The end result is scraping all these French product names from the website:
...and we end up with the French product name and an English translated product name in a nice spreadsheet format which we can work with.
And the job isn't that complicated to look at, in fact, there is some redundancy in here (a tJavaRow I probably don't actually need).
The first step is to harvest the HTML out into a set of files. We need to fabricate URLs with different offsets to get the first 20 products, then the next 20 products etc. An offset of 180 is enough to retrieve ~200 product names as a test, so we need to fabricate these URL calls:
I used a tForEach component to loop generating the offsets 0,20,40 etc.
Then the tHttpRequest uses this variable from tForEach to generate a URL with the offset, and writes the response to a file we can process later.
Note the tHttpRequest component uses context variables where the base URL and file locations are maintained:
You can see the result is a set of text files which contains the HTML responses for parsing. The numeric prefix matches the tForEach variable, and _0.txt represents the URL response with a zero offset, _20.txt the URL response with a 20 offset etc.
The bulk of the clever stuff is handled in tJavaFlex which uses the jsoup HTML parsing library to target the table cells which contain the product names:
An HTML text file created earlier in the workflow, as a result of tHttpRequest, is opened and then a jquery type selector is used to home in on the table cell required.

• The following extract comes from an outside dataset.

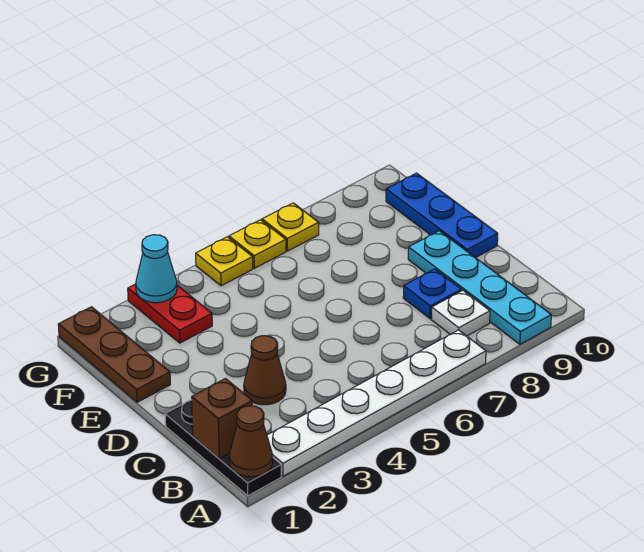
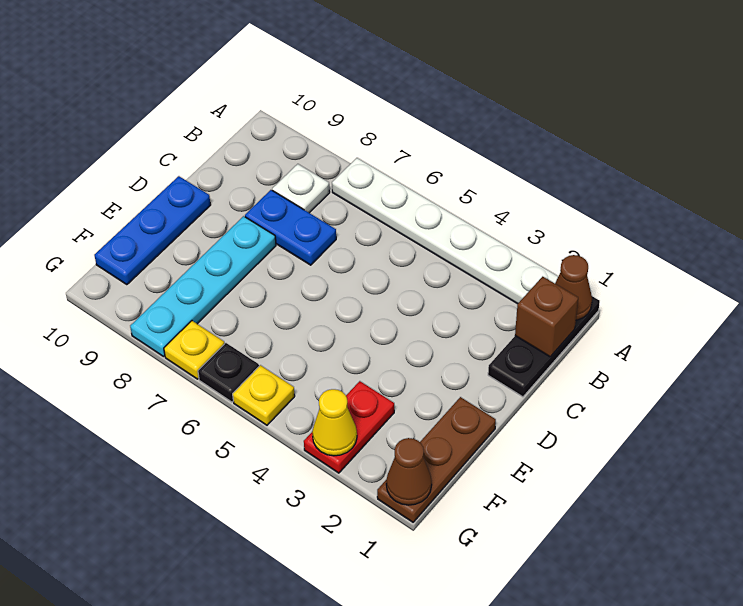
cyan 1x4 plate [408,231,551,344] -> cyan 1x4 plate moved to [130,216,276,357]
brown 1x1 cone [244,336,286,405] -> brown 1x1 cone moved to [386,438,432,505]
blue 1x1 plate [403,269,462,319] -> blue 1x2 plate [245,190,336,265]
cyan 1x1 cone [136,235,177,303] -> yellow 1x1 cone [312,389,357,456]
yellow 1x1 plate [229,220,286,268] -> black 1x1 plate [198,343,259,402]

Elements products = doc.select("td.first > a > strong");
This selector basically states "go and return - in a collection - all the HTML nodes, which are <strong> tags, which are descendants of an <a> tag which are descendants of a table cell <td> tag with the CSS class called 'first'...".

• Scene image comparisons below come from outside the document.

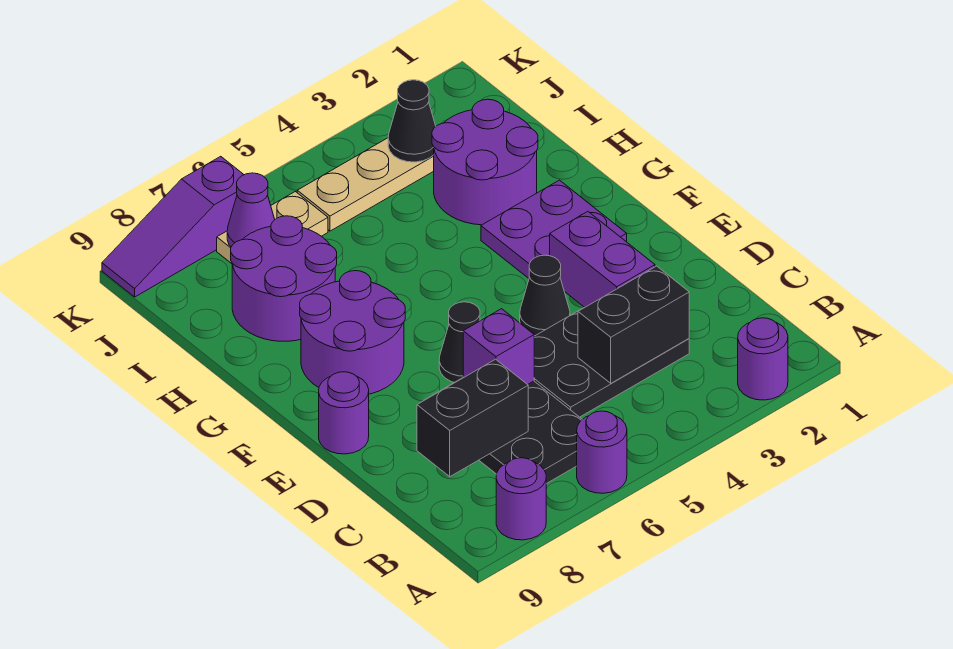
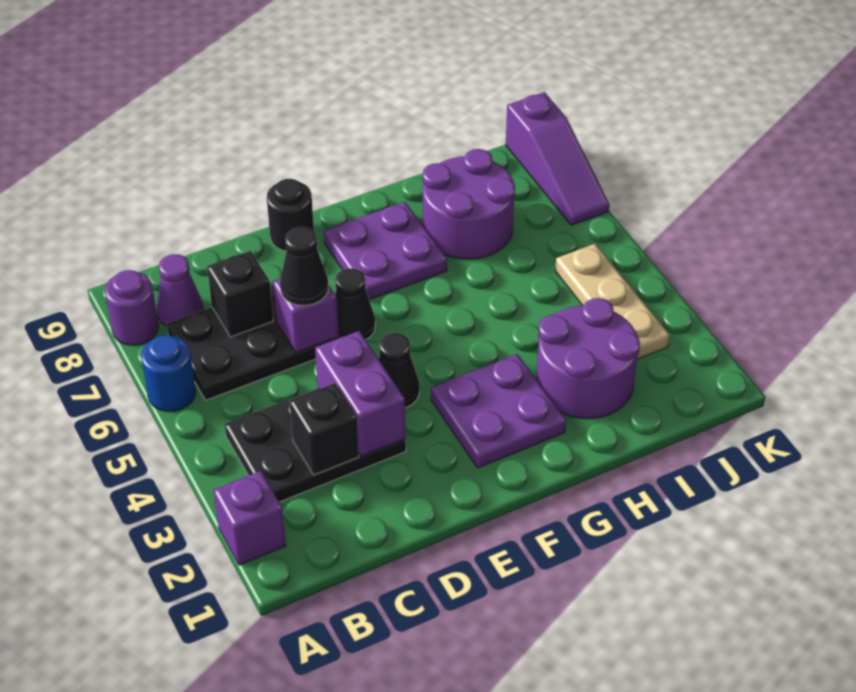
purple 1x1 round brick [738,318,788,400] -> purple 1x1 brick [214,471,286,565]
purple 1x1 round brick [577,411,627,493] -> blue 1x1 round brick [141,335,196,411]
black 2x3 plate [534,307,689,417] -> black 2x3 plate turned to [225,388,406,502]
black 1x2 brick [578,266,689,383] -> black 1x1 brick [289,383,359,475]
black 1x2 brick [417,359,528,477] -> black 1x1 brick [207,251,273,337]
purple 1x2 brick [550,212,655,307] -> purple 1x2 brick turned to [315,331,405,456]
purple 1x1 round brick [319,372,369,454] -> black 1x1 round brick [267,179,314,251]
purple 2x2 round brick [300,271,405,394] -> purple 2x2 plate [324,202,447,300]
black 1x1 cone [388,80,436,162] -> black 1x1 cone moved to [280,227,328,305]
tan 1x2 plate [217,192,328,264] -> none
purple 1x1 cone [227,173,275,247] -> purple 1x1 cone moved to [157,254,203,326]
purple 1x3 slope [102,156,244,297] -> purple 1x3 slope turned to [506,92,609,225]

We can see from the HTML of the website, how the product names are structured, and why this selector works. Each page presents 20 results, so the tJavaFlex generates 20 rows of data for the flow, one for each product.
We then make a call to the Google Translate API using tRest, note this is not my real API key in the screenshot...we specify a source language (French) and a target language (English), and we pass in the product name.
Note that I am reading this product name from the globalMap, as I had to turn the flow into an iterate - so I could feed the product name into the tRest component. I am also URL encoding the product name, as this caused me problems calling the Google Translate API.
It is then a case of reading the response from Google Translate and parsing out the JSON field from the response. For this, we use a tExtractJSONFields component and use an XPath query. A link to the Google Translate API documentation is provided here, followed by the configuration of the JSON Talend component.
You can see how this works by looking at the JSON response sample from the Google Translate documentation:
And that is, at a very high level, how Talend enables you to parse HTML, translate it from one language to another - and produce a nicely formatted data set...despite not supporting either natively.
Disclaimer: All opinions expressed in this article are my own and do not necessarily reflect the position of my employer.